__TASK OBJECTIVE__: Reproduce exactly, and only, the lines below from the one containing "3. **Enhance Security**: Nginx" through the one containing "4. **Improve Scalability**: As".
START RECORDS FOR THE TASK
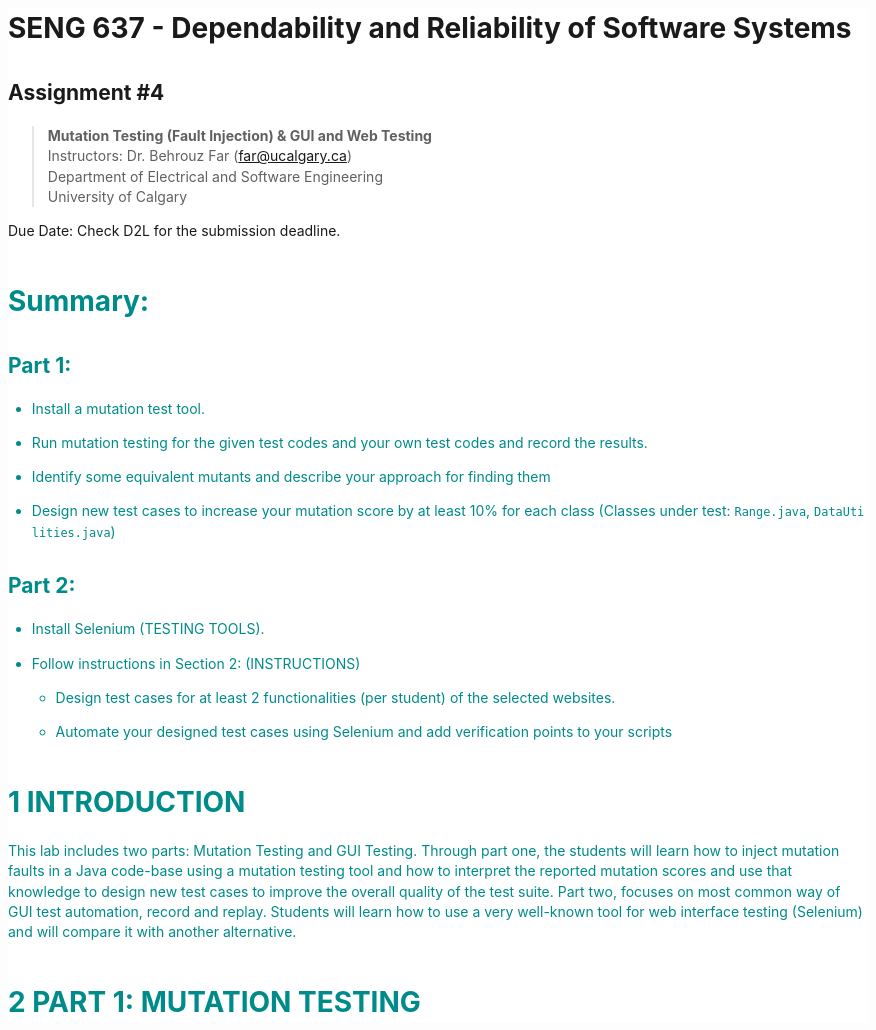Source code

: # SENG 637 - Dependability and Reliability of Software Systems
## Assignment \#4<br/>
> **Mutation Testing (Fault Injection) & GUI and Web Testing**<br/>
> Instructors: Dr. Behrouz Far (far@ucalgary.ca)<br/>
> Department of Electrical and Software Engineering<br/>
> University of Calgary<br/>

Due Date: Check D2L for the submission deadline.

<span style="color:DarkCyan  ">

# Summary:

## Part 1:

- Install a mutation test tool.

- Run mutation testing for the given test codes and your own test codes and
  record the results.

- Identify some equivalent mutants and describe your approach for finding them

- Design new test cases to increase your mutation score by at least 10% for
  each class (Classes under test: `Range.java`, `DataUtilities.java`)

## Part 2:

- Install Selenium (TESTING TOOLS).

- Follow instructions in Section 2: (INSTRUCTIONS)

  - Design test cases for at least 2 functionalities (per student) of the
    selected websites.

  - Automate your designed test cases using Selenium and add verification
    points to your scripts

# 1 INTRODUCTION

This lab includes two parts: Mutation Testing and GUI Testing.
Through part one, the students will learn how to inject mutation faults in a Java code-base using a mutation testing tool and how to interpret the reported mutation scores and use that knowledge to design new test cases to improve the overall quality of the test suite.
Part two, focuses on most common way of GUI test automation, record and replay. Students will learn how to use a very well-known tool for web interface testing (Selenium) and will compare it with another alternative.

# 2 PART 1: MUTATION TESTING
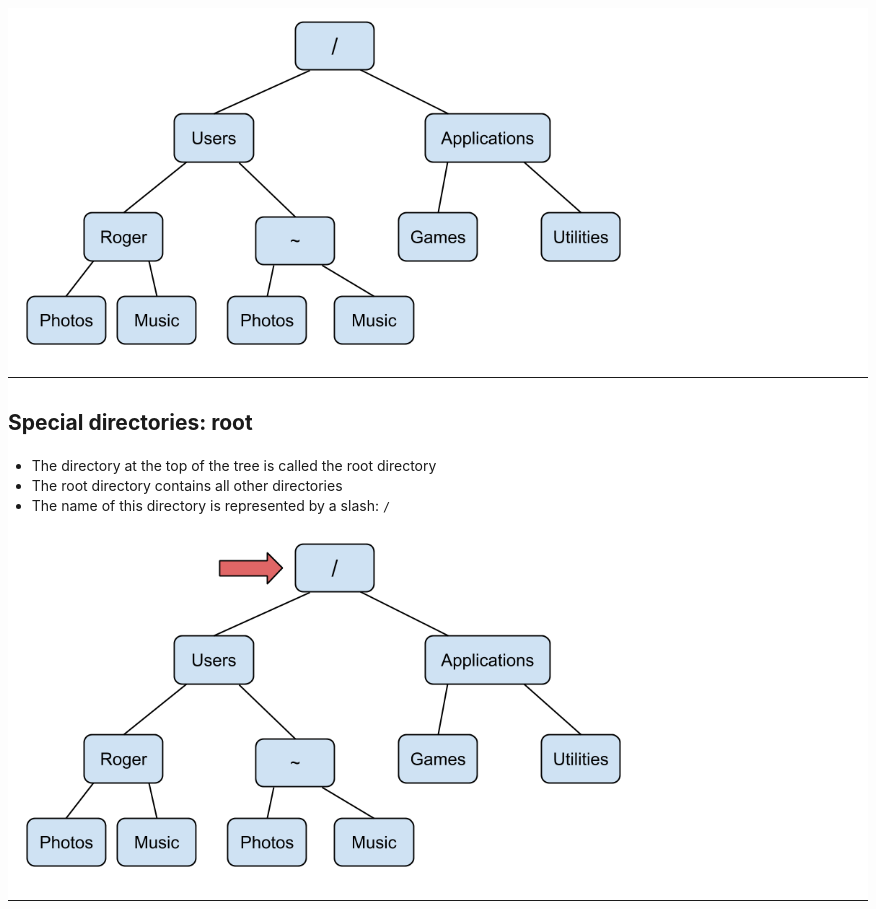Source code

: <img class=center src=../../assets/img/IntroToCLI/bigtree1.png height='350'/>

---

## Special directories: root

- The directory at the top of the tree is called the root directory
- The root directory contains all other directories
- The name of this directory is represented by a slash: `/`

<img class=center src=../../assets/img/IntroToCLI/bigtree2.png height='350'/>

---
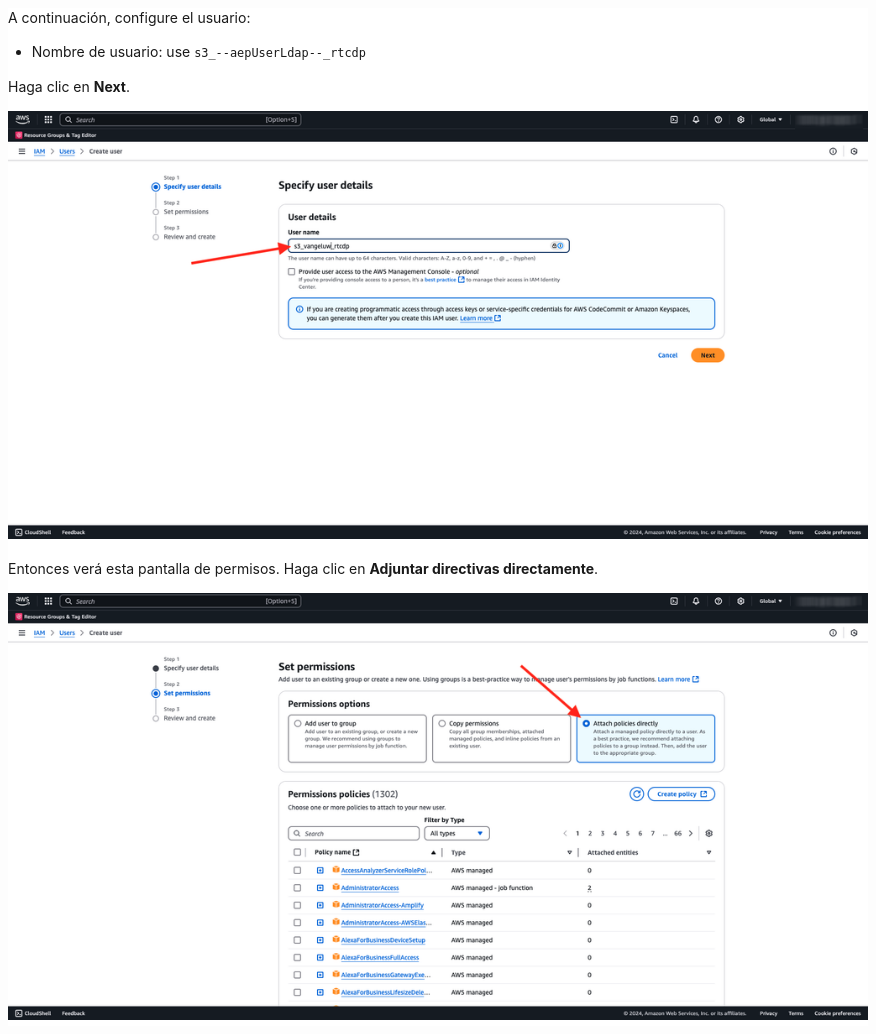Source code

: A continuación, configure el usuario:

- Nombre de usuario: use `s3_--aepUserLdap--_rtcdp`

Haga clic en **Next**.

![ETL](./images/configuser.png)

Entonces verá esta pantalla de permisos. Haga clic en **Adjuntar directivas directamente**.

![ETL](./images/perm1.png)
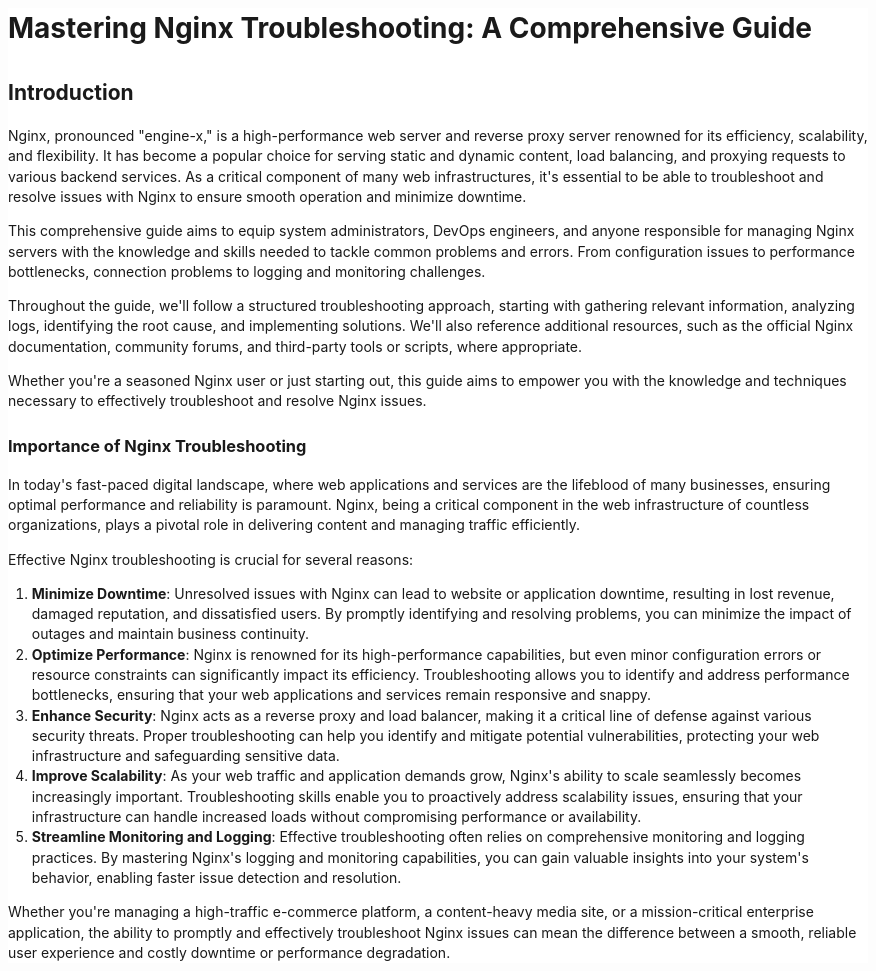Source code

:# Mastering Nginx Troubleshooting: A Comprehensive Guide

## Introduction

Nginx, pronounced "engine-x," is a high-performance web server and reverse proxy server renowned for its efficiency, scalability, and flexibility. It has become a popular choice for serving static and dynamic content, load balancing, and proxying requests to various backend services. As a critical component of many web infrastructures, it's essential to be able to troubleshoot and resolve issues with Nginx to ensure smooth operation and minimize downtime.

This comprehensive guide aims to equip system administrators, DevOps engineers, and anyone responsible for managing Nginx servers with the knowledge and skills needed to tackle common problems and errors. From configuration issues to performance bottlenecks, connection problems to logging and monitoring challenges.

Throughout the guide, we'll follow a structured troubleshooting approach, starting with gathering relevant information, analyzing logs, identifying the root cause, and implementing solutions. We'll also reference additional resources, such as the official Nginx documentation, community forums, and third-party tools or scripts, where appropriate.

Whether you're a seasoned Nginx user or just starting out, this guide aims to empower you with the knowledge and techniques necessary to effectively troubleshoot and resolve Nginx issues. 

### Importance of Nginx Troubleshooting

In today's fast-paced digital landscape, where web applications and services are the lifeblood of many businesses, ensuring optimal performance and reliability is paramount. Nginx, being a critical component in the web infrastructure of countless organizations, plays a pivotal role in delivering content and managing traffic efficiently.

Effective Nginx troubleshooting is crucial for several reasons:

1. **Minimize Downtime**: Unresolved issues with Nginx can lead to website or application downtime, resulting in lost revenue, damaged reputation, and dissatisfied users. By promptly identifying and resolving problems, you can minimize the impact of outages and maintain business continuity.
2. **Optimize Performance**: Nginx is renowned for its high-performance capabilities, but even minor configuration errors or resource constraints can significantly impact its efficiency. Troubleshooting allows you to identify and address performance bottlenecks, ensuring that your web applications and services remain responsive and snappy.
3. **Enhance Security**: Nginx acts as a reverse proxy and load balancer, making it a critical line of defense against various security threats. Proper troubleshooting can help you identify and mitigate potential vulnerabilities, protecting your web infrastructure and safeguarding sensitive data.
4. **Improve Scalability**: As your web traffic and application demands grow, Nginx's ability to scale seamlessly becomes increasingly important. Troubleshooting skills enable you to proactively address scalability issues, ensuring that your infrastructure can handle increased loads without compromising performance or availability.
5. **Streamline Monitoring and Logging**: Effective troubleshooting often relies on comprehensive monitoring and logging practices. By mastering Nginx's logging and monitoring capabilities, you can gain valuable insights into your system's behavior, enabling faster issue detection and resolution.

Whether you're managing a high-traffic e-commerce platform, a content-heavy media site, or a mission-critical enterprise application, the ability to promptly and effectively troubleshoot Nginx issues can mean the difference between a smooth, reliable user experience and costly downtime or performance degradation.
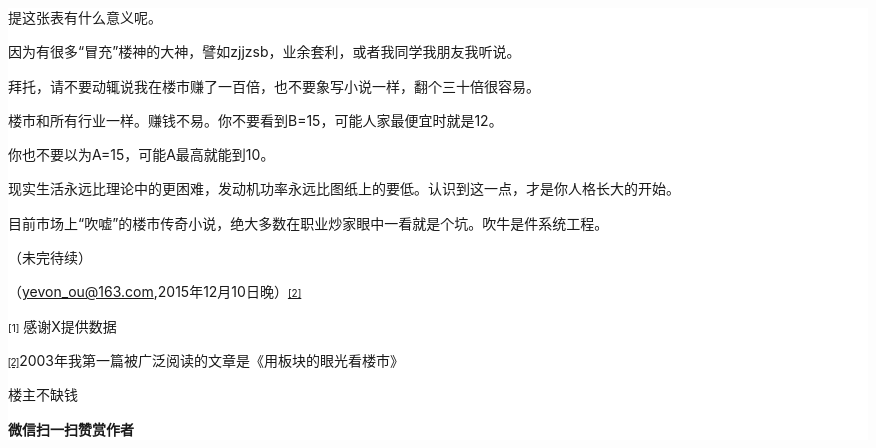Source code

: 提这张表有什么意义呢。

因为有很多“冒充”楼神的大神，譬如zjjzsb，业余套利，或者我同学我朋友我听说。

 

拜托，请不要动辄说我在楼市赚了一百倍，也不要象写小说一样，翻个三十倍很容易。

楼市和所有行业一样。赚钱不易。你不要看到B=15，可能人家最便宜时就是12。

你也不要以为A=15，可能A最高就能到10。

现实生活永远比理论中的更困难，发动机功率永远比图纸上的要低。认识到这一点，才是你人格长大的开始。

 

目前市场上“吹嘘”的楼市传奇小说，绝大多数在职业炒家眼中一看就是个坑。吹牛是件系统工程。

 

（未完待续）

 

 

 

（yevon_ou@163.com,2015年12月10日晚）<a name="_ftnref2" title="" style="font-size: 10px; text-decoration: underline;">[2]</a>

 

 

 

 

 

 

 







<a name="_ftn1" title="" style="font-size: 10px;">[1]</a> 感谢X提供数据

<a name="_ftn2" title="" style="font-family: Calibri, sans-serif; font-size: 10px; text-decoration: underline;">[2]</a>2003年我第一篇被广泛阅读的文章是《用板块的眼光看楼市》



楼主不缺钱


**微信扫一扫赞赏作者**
END RECORDS FOR THE TASK
__OUTPUT FOR THIS TASK__:
3. **Enhance Security**: Nginx acts as a reverse proxy and load balancer, making it a critical line of defense against various security threats. Proper troubleshooting can help you identify and mitigate potential vulnerabilities, protecting your web infrastructure and safeguarding sensitive data.
4. **Improve Scalability**: As your web traffic and application demands grow, Nginx's ability to scale seamlessly becomes increasingly important. Troubleshooting skills enable you to proactively address scalability issues, ensuring that your infrastructure can handle increased loads without compromising performance or availability.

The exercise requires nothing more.